US's Only Black Archbishop: Trump 'Diminishing Our National Life' With Tweets About Minority Lawmakers

Washington, D.C.'s new Catholic leader is condemning the recent remarks and tweets issued by President Trump about minority members of Congress and the city of Baltimore, Maryland.

"I fear that recent public comments by our president and others, and the responses they have generated, have deepened divisions and diminished our national life," Archbishop Wilton Gregory said in recent remarks to the Catholic Standard.

The move by Gregory, who is the country's only black archbishop, to comment on political matters wades into unusual territory for a religious leader—something that Gregory himself acknowledged. However, with Trump's recent racially-charged attacks on a group of minority congresswomen and Baltimore's black representative, in addition to the city itself, Gregory said he felt it necessary to defend "all God's children."

"I have stressed that I am a pastor and fellow disciple of Jesus, not a political leader," he said. "There are, however, sometimes, when a pastor and a disciple of Jesus is called to speak out to defend the dignity of all God's children."

Archbishop criticizes Trump remarks minority lawmakers
New Archbishop of Washington, Wilton D. Gregory, delivers his Homily during his Installation mass at the National Shrine of the Immaculate Conception, on May 21 in Washington, DC. Photo by Mark Wilson/Getty

Trump, despite bipartisan backlash, has doubled down time and again on his comments, which include telling four freshmen congresswomen of color—Alexandria Ocasio-Cortez of New York, Rashida Tlaib of Michigan, Ayanna Pressley of Massachusetts and Ilhan Omar of Minnesota—to "go back" to the "crime infested places" they "came from." He's also claimed that Representative Elijah Cummings, the House Oversight Committee chairman, is a "racist" whose congressional district of Baltimore is a "disgusting, rat and rodent infested mess" and a "very dangerous & filthy place" where "no human being would want to live."

All five members of Congress are Democrats and outspoken critics of the president, especially on immigration policies and the overcrowded conditions in migrant detention centers along the southern border.

"Our faith teaches us that respect for people of every race, religion, gender, ethnicity and background are requirements of fundamental human dignity and basic decency," Gregory continued. "Comments which dismiss, demean or demonize any of God's children are destructive of the common good and a denial of our national pledge of 'liberty and justice for all.'"

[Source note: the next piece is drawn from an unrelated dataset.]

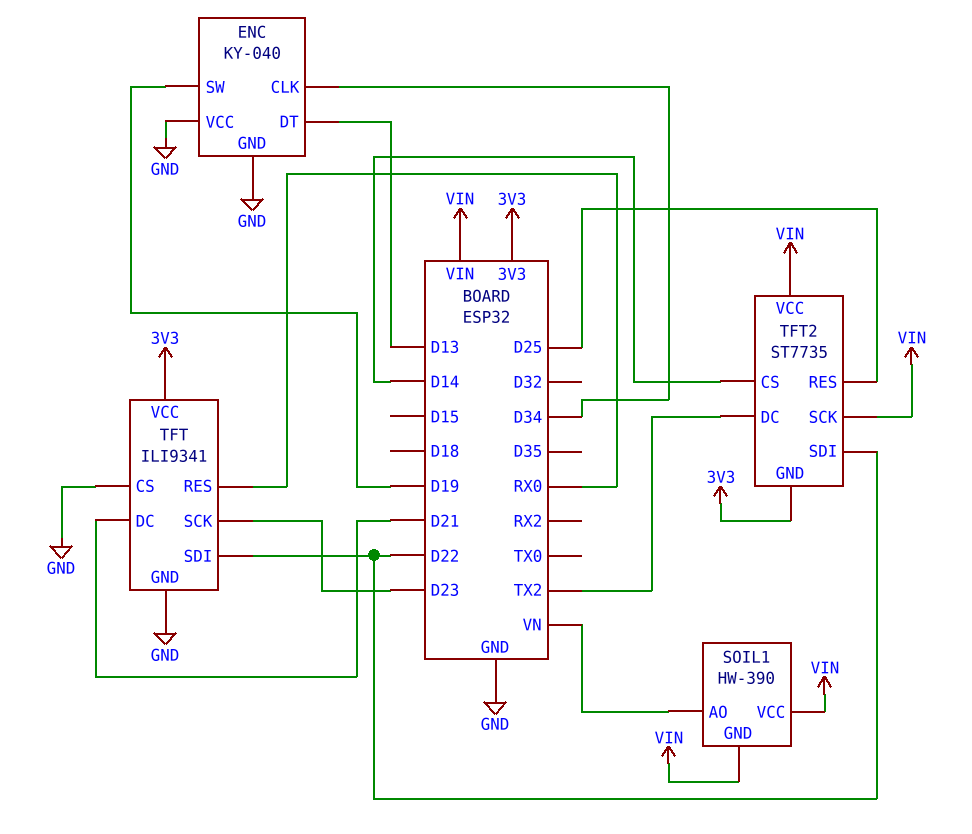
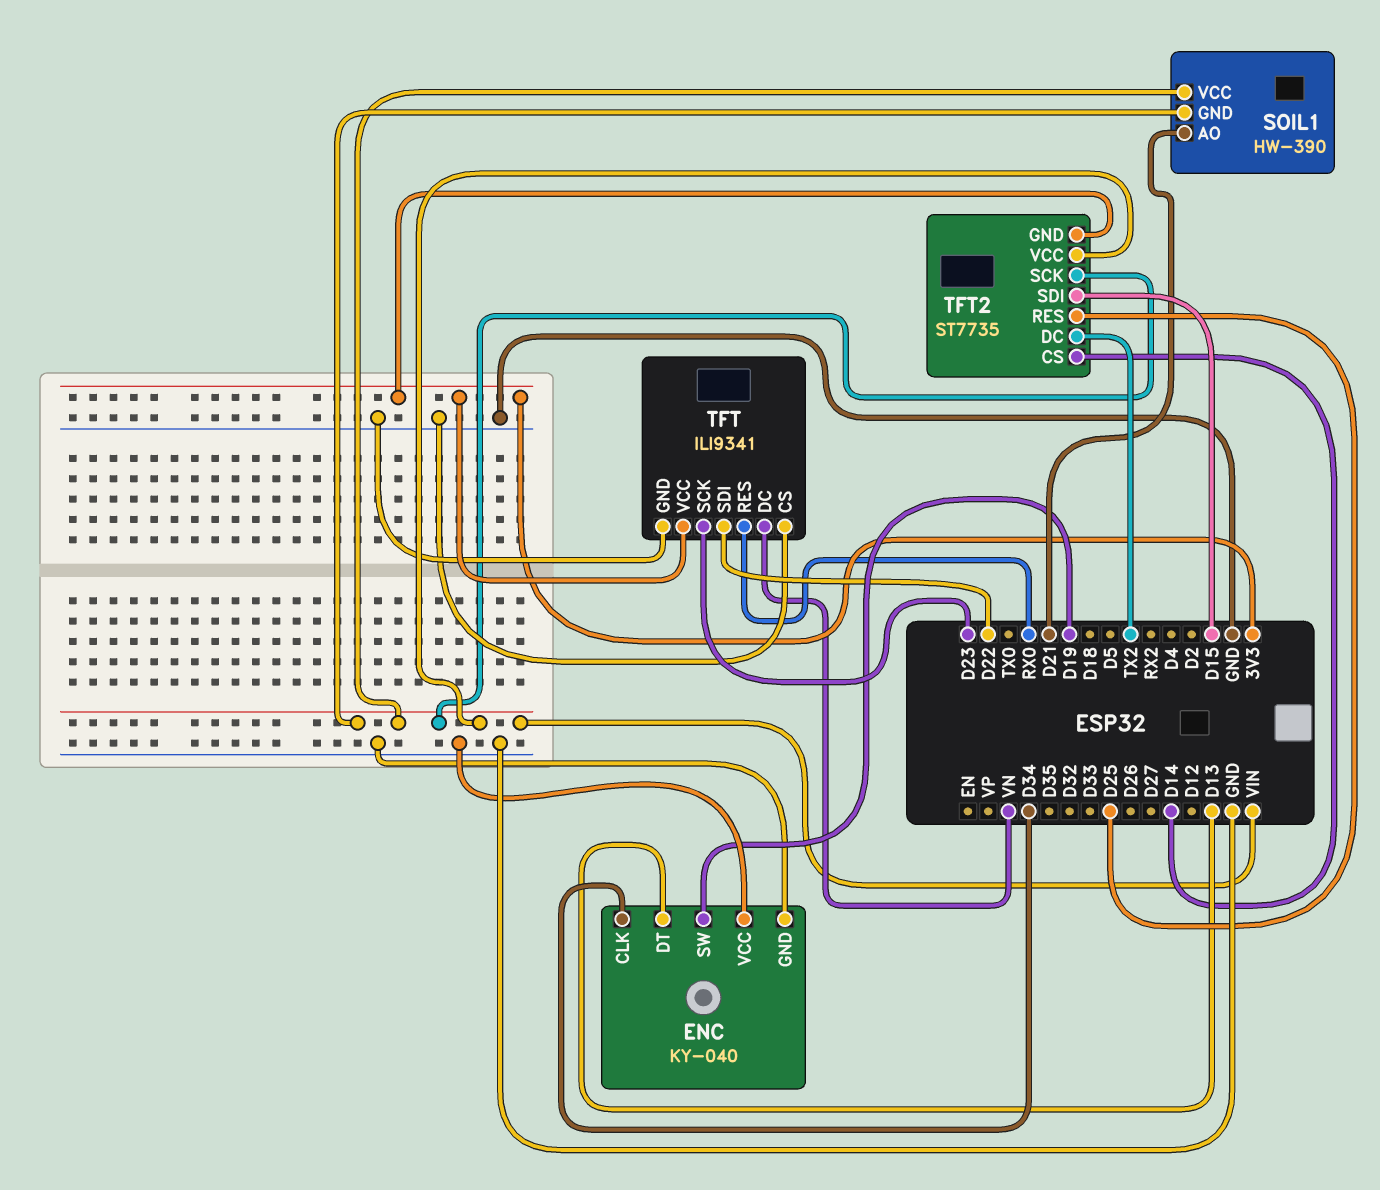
SOIL1 pin AO: VN -> D21
TFT pin DC: D21 -> VN
TFT2 pin SDI: D22 -> D15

Baltimore City Police said Thursday that Cummings' home was broken into by an intruder last weekend in the early morning hours, who the congressman said he was able to scare away by yelling. In a tweet Friday morning, Trump responded: "Really bad news! The Baltimore house of Elijah Cummings was robbed. Too bad!"

"We must all take responsibility to reject language that ridicules, condemns, or vilifies another person because of their race, religion, gender, age, culture or ethnic background," Gregory said. "Such discourse has no place on the lips of those who confess Christ or who claim to be civilized members of society."

The archbishop, who is the former Atlanta archbishop and was named to his D.C. position by Pope Francis in April, said he's met privately with major Catholic groups to "promote respect for all" and for help in "lifting up and defending the dignity of every person, promoting respect, civility and principled discussion of what unites us and where we may differ."

Gregory also expressed "sadness and deep regret" for how those in Baltimore "have been denigrated in recent public attacks."

"As an American, a Christian, a Catholic pastor, I pray that our president, other national leaders and all Americans will do all we can to respect the dignity of all God's children and nothing to further divide our nation," Gregory said. "The growing plague of offense and disrespect in speech and actions must end."